Is 'reorganizational healing' real?

New Rochelle, NY, May 21, 2009—Reorganizational Healing (ROH), an emerging concept for wellness, healing, and personal growth, is explored in depth in a seminal groundbreaking article and accompanying commentaries in the latest issue of The Journal of Alternative and Complementary Medicine, a peer-reviewed journal published by Mary Ann Liebert, Inc. (www.liebertpub.com). The Reorganizational Healing articles are available free online at www.liebertpub.com/acm

Reorganizational Healing gives people the tools to create a map "to self-assess and draw on strengths to create sustainable change," explain Dr. Donald Epstein, DC, Dr. Simon Senzon, MA, DC, and Dr. Daniel Lemberger, DC, in the article entitled, "Reorganizational Healing: A Paradigm for the Advancement of Wellness, Behavior Change, Holistic Practice, and Healing."

"Instead of being meaningless, people's problems become diseases of meaning…helping them become stronger, to live more fully and with more understanding," write the authors. ROH incorporates three central elements: the Four Seasons of Well-Being, the Triad of Change, and the Five Energetic Intelligences.

"There can be no doubt that we are witnessing the birth of a powerful method of healing, grounded in rigorous scientific fact, that will become integral to future systems of healthcare. This is a manuscript that deserves study in all teaching and therapeutic institutions," says Dr. Kim A. Jobst, Editor-in-Chief of The Journal of Alternative and Complementary Medicine.
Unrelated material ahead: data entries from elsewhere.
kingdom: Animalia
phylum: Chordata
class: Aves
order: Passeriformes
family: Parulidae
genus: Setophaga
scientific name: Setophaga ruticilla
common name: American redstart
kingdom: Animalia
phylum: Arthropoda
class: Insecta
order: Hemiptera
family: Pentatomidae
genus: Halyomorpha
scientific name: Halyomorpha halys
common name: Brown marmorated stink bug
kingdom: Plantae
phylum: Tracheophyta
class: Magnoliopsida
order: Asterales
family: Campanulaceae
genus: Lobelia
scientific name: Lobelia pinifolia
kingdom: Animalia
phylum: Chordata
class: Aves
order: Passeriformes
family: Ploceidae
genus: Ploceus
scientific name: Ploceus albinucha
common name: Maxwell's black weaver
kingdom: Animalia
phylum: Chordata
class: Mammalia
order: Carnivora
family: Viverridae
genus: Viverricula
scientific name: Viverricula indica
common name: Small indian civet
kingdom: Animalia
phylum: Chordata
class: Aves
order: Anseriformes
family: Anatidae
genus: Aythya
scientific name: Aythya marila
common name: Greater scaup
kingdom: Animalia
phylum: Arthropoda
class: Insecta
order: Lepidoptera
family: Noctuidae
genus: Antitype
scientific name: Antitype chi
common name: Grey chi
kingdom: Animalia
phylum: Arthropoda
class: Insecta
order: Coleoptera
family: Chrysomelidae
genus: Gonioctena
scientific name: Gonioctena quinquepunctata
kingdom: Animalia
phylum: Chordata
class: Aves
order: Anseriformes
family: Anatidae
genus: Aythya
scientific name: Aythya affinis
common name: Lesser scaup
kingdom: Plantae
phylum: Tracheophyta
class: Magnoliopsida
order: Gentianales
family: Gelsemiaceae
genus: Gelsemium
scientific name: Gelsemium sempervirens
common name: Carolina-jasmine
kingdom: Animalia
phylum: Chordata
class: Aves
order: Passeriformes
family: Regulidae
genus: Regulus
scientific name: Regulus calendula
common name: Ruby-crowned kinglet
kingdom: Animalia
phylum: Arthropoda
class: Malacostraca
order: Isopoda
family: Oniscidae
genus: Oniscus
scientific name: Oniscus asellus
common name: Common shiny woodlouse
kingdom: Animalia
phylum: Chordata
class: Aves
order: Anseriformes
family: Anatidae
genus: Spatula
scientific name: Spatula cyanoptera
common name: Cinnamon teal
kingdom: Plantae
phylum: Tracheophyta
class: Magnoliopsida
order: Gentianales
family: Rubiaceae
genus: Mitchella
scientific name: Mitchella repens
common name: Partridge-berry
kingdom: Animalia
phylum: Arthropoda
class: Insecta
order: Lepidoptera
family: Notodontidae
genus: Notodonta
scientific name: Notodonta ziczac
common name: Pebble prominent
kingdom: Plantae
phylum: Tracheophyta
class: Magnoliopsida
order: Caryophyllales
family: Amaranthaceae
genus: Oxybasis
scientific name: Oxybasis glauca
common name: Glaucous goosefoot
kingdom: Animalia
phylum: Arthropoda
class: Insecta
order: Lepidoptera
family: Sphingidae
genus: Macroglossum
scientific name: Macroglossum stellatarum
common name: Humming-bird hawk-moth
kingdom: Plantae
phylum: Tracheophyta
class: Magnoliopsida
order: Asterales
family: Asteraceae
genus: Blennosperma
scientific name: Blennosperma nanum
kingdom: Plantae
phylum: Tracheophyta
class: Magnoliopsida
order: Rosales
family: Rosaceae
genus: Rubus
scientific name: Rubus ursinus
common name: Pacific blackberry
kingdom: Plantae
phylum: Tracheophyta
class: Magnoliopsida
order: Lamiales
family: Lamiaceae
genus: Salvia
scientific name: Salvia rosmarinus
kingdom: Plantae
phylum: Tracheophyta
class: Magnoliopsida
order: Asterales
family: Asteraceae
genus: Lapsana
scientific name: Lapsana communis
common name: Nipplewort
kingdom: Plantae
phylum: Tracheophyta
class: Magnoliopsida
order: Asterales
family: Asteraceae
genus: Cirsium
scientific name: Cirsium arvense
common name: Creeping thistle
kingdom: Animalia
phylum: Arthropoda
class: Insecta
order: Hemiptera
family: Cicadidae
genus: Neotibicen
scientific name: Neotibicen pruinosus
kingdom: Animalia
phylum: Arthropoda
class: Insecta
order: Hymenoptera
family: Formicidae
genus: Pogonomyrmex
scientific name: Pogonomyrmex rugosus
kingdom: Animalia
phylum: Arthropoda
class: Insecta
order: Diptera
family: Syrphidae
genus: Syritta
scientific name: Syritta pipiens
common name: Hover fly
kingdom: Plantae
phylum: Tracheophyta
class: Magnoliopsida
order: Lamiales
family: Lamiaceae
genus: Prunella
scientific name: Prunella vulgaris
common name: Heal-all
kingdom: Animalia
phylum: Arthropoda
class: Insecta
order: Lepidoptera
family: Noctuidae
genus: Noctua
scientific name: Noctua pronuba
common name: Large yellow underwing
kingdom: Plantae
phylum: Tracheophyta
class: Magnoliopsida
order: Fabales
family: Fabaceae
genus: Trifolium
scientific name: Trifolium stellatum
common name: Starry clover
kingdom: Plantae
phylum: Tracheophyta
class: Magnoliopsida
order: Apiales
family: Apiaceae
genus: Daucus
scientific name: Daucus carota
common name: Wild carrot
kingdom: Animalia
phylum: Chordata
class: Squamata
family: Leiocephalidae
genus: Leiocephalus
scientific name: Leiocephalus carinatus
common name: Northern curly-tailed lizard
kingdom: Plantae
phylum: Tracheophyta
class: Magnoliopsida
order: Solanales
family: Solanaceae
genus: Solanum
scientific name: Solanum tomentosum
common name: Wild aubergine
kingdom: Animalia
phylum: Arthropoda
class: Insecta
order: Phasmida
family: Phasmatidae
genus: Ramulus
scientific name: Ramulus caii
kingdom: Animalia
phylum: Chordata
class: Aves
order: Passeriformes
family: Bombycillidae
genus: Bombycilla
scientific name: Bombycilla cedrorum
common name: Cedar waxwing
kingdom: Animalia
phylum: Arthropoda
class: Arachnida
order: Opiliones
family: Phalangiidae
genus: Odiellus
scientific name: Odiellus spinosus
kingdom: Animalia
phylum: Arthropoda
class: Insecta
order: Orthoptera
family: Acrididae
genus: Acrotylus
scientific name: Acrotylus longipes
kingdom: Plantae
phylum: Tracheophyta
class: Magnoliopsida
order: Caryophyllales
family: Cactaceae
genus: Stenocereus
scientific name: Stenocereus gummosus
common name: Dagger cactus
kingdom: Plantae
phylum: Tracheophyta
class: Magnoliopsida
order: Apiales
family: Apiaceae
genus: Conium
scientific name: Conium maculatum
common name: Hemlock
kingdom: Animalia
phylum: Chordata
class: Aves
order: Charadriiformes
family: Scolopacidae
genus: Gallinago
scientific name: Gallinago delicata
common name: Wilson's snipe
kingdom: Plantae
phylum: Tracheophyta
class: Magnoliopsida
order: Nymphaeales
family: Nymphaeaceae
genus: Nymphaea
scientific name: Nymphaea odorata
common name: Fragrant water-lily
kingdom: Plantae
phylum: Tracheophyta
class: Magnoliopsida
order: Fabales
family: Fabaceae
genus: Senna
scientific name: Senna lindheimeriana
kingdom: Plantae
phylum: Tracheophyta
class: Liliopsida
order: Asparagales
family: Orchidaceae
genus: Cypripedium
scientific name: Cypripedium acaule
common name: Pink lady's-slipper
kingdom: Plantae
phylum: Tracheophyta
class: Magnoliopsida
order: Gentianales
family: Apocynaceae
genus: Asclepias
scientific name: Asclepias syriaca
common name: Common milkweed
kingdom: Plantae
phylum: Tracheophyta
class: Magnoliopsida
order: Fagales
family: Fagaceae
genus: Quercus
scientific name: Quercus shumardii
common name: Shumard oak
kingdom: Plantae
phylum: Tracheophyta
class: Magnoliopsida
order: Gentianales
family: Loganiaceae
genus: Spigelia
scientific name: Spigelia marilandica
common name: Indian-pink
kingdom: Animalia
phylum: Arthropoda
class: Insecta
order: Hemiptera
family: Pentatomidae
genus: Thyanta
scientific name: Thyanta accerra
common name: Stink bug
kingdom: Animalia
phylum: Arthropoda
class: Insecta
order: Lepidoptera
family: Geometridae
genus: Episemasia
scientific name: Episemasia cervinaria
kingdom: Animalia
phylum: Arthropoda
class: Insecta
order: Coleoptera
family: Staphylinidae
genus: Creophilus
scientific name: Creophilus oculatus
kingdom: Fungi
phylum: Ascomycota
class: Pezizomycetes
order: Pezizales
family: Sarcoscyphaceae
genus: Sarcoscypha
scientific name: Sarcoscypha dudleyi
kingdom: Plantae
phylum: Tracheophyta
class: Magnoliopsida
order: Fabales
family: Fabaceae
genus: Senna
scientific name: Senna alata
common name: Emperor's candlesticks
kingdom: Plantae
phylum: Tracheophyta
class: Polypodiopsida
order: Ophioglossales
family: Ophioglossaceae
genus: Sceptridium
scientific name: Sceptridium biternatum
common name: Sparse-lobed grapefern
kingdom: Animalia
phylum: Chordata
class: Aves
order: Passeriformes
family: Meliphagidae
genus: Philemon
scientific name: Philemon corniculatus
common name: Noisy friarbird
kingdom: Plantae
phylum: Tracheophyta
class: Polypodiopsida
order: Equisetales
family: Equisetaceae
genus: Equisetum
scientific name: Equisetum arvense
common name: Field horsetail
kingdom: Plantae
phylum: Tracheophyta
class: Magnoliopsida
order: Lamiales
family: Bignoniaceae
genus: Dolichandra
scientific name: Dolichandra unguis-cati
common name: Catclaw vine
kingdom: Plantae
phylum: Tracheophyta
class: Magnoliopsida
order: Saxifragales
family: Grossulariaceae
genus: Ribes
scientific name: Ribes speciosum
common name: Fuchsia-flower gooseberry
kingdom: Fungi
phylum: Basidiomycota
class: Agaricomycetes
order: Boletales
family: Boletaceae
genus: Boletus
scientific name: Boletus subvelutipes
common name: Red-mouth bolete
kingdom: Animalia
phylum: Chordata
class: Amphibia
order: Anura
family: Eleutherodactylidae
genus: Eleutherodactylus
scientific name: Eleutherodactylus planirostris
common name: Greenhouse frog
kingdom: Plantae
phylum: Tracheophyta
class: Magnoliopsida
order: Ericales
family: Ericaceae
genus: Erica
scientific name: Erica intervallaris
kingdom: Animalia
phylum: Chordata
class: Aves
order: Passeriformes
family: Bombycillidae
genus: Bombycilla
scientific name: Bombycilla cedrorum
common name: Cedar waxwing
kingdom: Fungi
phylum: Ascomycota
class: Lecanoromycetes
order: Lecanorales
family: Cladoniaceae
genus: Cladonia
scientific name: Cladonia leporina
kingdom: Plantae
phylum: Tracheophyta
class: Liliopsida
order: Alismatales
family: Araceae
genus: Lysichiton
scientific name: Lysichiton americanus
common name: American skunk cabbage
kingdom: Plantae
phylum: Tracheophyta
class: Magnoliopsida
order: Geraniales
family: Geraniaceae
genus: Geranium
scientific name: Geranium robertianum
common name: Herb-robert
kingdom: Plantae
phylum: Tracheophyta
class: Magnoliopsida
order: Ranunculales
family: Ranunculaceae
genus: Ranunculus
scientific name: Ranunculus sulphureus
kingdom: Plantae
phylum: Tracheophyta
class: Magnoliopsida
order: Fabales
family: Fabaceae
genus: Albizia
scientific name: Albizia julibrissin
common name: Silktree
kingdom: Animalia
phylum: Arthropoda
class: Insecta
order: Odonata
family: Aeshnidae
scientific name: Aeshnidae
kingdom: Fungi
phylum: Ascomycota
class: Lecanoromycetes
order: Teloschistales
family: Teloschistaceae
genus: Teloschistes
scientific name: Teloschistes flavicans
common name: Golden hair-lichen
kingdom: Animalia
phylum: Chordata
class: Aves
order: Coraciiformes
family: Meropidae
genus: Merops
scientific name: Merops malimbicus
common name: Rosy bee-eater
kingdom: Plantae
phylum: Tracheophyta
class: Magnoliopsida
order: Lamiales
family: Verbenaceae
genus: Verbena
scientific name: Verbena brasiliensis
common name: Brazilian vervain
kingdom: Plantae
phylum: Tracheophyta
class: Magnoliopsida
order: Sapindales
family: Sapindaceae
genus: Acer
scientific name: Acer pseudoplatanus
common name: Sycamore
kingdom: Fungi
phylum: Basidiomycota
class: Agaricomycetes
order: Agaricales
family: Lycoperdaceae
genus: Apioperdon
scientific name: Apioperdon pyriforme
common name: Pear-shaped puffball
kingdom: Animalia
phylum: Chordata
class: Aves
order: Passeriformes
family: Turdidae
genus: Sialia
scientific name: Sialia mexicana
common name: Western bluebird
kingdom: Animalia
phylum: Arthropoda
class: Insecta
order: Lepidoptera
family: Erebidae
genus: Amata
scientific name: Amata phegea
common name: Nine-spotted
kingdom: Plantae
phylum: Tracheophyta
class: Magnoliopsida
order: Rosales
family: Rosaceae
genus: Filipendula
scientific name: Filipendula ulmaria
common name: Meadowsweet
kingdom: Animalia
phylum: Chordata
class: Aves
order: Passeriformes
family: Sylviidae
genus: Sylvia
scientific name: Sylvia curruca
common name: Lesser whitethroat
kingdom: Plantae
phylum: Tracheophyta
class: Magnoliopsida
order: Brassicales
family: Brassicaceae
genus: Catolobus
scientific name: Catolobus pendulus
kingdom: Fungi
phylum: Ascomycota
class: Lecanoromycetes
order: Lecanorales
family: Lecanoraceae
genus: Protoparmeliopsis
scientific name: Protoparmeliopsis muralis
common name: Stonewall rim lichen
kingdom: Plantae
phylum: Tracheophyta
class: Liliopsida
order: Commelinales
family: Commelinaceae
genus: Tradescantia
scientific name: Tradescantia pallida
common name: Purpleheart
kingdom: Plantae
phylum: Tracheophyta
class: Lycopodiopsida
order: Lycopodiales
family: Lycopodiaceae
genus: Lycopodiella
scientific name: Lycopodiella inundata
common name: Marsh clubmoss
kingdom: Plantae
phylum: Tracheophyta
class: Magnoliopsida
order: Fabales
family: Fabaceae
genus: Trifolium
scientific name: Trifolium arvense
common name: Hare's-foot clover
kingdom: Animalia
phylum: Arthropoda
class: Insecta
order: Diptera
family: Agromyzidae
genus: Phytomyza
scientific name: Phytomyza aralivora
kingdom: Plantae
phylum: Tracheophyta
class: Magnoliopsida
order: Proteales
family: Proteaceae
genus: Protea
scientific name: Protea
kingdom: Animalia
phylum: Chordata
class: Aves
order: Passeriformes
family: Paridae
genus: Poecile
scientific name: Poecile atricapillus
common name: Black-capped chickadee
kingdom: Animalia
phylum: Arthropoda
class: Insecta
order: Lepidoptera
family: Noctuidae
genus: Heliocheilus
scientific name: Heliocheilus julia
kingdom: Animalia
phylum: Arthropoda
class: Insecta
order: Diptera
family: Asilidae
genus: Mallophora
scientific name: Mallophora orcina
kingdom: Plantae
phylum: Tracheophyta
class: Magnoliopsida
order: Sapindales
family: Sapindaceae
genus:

Describing ROH as "a health change model whose time has come," Professor Robert H.I. Blanks, PhD, Affiliated Faculty at the University of Miami Miller School of Medicine (Florida) asserts that ROH "presents a viable big-picture option for improving the health of individuals and addressing the current health care crisis in the United States and worldwide."

One aspect of ROH, Network Spinal Analysis (NSA), uses electromyographic measurements of the central nervous system (CNS) to determine the organization and synchronization of electrical signals across the entire spine–whereas in neurologic disorders there is a lack of synchronization of these signals. However, with healing, the innate ability of the CNS to reorganize is harnessed so that the signals become less random and more predictable which is indicative of greater organization of the circuitry. "From this point of view, it is fair to assert that Network Spinal Analysis (NSA) provides some sort of 'reorganization healing'," writes Professor Edmond Jonckheere, PhD, from the University of Southern California, in a Letter to the Editor published in the same issue of the Journal.

"At a time when there is increasing global instability in financial, industrial, political, and social systems, healthcare is not exempt from the same apparent chaos. Such times are critical for evolution. They are Crises – moments of simultaneous danger and opportunity. At such times, the old dies to make way for new structures, new hierarchies of value and meaning if the opportunity can be seen and seized," says Editor-in-Chief Jobst. "In this context, when individuals understand the relationship between their disease symptoms and their lifestyle choices, and most importantly are willing to take the steps needed for sustainable behavior change, they can achieve healthier, more fulfilling and more meaningful lives."